What is the value to a child of good parenting, anyway? Research has shone newborns are not blank slates. They have innate abilities and tendencies. They quite literally are learning machines. And one of the most important ways they learn is by example, by the example of a parent. When a parent is calm and confident, the child is calm and confident. When a parent demonstrates mastery of some task, the child soon develops mastery of that same task. When a parent displays disinterest, irritability, irrationality, ignorance, impatience, anger, even viciousness, the child does too. When the parent displays curiosity, perseverance, gentleness, caring, responsibility, reliability, sympathy, respect for others, and joy in learning, again, the child does too.
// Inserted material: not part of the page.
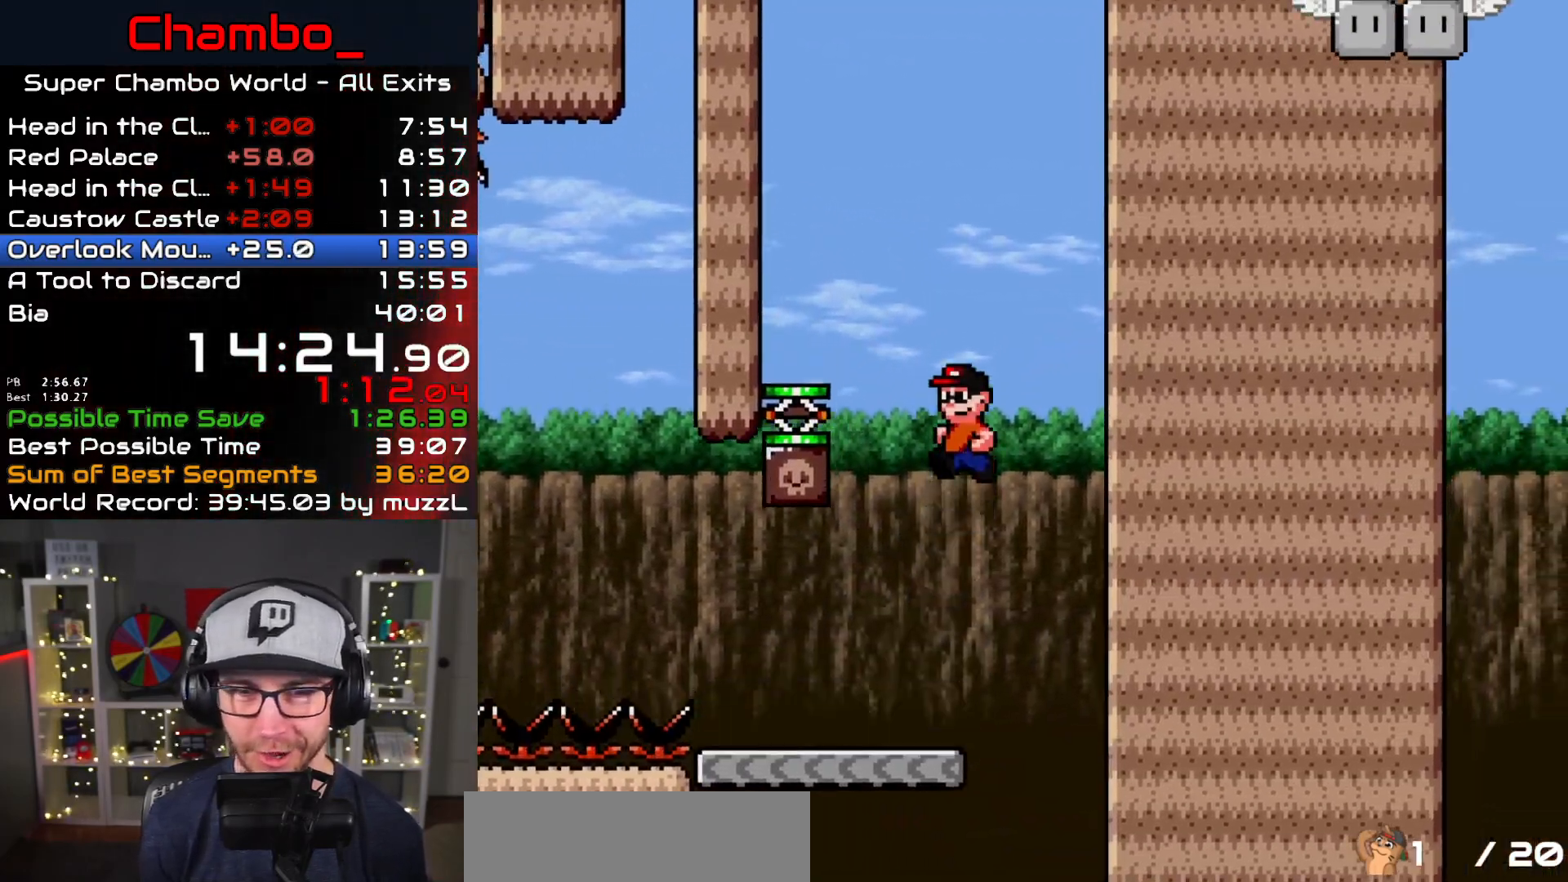
Gameplay with a controller (Nintendo layout); each line is a JSON object with the inputs held at the frame after it. "events" lists button and stick changes between this image and that frame as [ms after this image, input, new state], when the widget could be followed in between. Not read: L1 L3 R1 R3 SELECT.
{"buttons": ["Y"], "events": [[400, "DPAD_LEFT", "up"], [417, "B", "up"], [417, "DPAD_RIGHT", "down"], [500, "DPAD_RIGHT", "up"]]}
When parents do their job competently, teachers have a much easier time adding substantially to the good work already done. When parents do not do their job competently, teachers have the nearly impossible task of trying to remediate the ill-prepared child. And when they fail, society inherits citizens who do not know what citizenship is all about, who do not easily find a meaningful place for themselves within our economy, who feel so alienated it often makes more sense to them to victimize their fellow citizens rather than work with them.

Any parent, competent or not, will tell you, though, parenting is not easy. But, what actually makes it so hard? What makes it hard is the mismatch between a child's impatience with the learning process and a parent's patience, energy, insight, and resourcefulness. Both are continuously running up against the parent's very human limitations responding to an endlessly aggressive child learner. And there is not a good answer to that difficulty except better parenting all the way back to the parent's parents and to a society that gives adequate time, opportunity, and resource to be a better parent. Calmer, better parents breed calmer, more resourceful learners. And, a society that values and supports better parents breeds more involved and resourceful citizens. The connections are obvious. Why we can't seem to master those connections is not.

If given opportunity to be a good parent, I hope you take it and do both yourself and this very needful society proud.